**Provided records**
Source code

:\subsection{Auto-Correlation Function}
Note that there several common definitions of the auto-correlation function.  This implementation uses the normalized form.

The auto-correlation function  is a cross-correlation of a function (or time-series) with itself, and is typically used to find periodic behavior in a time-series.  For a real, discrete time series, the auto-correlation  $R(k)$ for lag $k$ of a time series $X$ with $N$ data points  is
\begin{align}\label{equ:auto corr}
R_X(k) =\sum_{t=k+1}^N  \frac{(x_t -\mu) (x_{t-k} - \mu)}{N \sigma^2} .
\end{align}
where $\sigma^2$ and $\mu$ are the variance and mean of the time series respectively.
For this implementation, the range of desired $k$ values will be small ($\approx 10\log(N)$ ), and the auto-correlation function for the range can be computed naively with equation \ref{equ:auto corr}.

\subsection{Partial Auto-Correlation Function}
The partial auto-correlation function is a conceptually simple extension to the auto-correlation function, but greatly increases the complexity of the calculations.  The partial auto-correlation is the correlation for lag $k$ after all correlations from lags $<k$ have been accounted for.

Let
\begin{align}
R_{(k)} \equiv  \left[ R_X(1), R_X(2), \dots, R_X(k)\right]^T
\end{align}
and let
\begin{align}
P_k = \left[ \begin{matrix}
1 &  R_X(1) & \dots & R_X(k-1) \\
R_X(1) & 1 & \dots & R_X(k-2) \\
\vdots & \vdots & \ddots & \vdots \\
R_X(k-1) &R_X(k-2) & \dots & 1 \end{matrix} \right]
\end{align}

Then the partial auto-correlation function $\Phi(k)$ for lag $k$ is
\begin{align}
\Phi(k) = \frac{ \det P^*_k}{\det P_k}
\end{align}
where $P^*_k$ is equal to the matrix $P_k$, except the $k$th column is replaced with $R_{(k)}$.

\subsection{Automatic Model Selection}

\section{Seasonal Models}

**Task prompt**
Which lines in the listing have the string "frac"? Pick them out and copy them.

**Solution to the problem**
R_X(k) =\sum_{t=k+1}^N  \frac{(x_t -\mu) (x_{t-k} - \mu)}{N \sigma^2} .
\Phi(k) = \frac{ \det P^*_k}{\det P_k}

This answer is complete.